The Conservatives used to urge people to look to Ireland to see how to organise business taxes. And until a year ago, the Celtic Tiger was enjoying a boom. Its low corporation tax regime attracted computer giants like Dell and Intel to base their European operations there. Incomes which used to be on a par with the poorest in Europe outstripped those in most other countries. Dublin, a sleepy backwater when I emigrated in 1983, joined Prague as the city break of choice. And house prices went through the roof as the owners of humble Dublin cottages found themselves sitting on a goldmine.

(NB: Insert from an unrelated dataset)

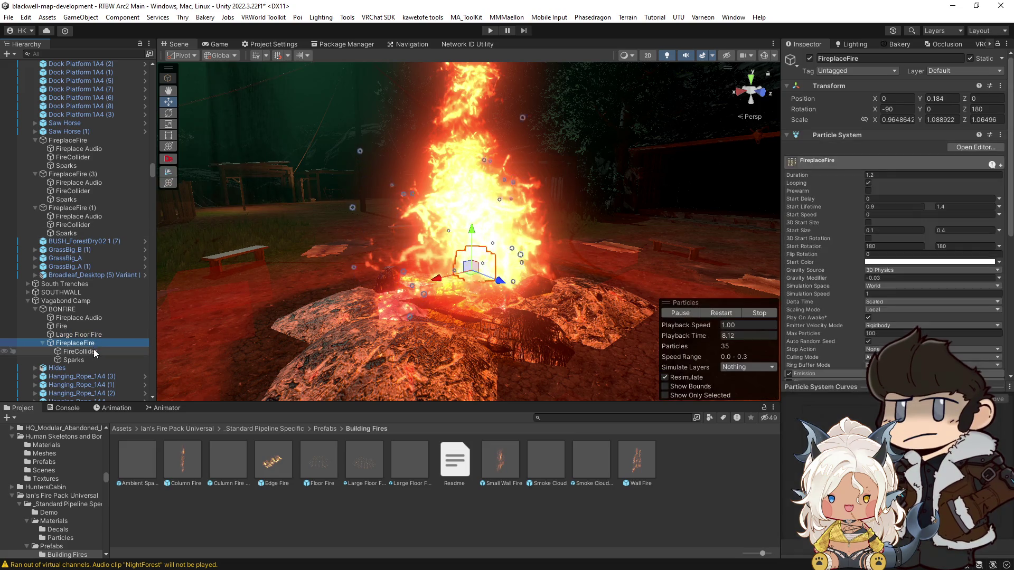
{"action": "left_click", "coordinate": [94, 352]}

Such was Ireland’s success that its low-tax regime attracted admirers as diverse as John Redwood, who in 2007 told the British government to look across the Irish Sea to see how to run an economy, and the Scottish first minister Alex Salmond, who chose it as his model for an independent Scotland. ‘The UK is falling behind more successful economies like Ireland and the US,’ Redwood declared. ‘Ireland has shown just how quickly a rich country can grow if you set low tax rates, with a growth rate three times that of the UK, despite the expensive EU regulations.’ As recently as February 2008, Salmond wanted to emulate Ireland to become a ‘Celtic lion’.
Curiously, these new Hibernophiles have gone quiet of late. Ireland has been affected by the credit crunch much more harshly than Britain: its construction industry has collapsed along with house prices. The big multinationals are moving out. Yet the hapless Irish Taoiseach Brian Cowen was until recently following the Cameron-Osborne prescription for what to do in a recession almost to the letter. And he felt obliged to do so in large part because of a massive fiscal shortfall as a result of low corporate taxation.

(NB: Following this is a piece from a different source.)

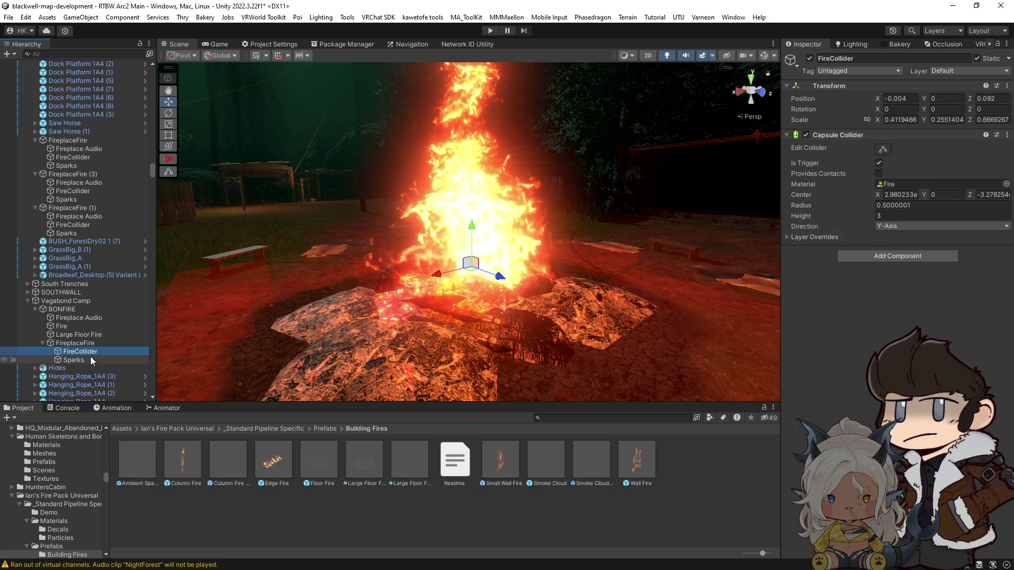
{"action": "left_click", "coordinate": [85, 344]}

Cowen increased VAT when Britain reduced it – VAT is now 21.5 per cent in the Republic compared with 15 per cent in the UK. This has led to a mass exodus to the bargains of Newry, across the border, helped by the sterling exchange rates. Stores like Superquinn, the Irish supermarket chain, laid off workers and closed stores as a result. ‘I have no doubt that the government decision to increase VAT in the October budget, just as VAT was being decreased in Northern Ireland, has been a significant contributing factor in these losses,’ said the Irish Labour party’s enterprise spokesman Willie Penrose.
Although he guaranteed deposits in Irish banks ahead of a similar British guarantee, Cowen delayed a bank bailout proper until February, something which contributed to unemployment rising above 9 per cent (it is just over 5 per cent in the north even with bad figures in February) and expected to touch 14 per cent before year end. When the bailout for Allied Irish Bank and Bank of Ireland came, it did, to be fair, include some strict requirements about lending to Irish firms and homeowners attached. But it was too late to prevent scores of company closures – with computer giant Dell moving to Poland – and lengthening dole queues.
And a huge deficit has led Cowen to slash public spending. The take-home pay of civil servants is being cut with a pension levy of up to 9.6 per cent on their gross earnings (though it will attract tax relief). While popular with those who have felt government spending has got out of control, it has been accompanied by less popular cuts in childcare, special needs teachers, new schools and class sizes. The government even tried to withdraw free medical care from the over 70s until a national outcry forced a U-turn.
All these changes are draining money out of the Irish economy at a time when a stimulus is badly needed. Needless to say, Fianna Fail, Cowen’s governing party, has never been more unpopular. Only 14 per cent of people are satisfied with the government, according to a recent Irish Times poll, and Fianna Fail has been pushed into third place behind Fine Gael and Labour for the first time in its history.
So Gordon Brown should stop calling the Tories the ‘do nothing’ party. He should instead spell out exactly what their prescription has meant for Redwood’s favourite low-tax economy.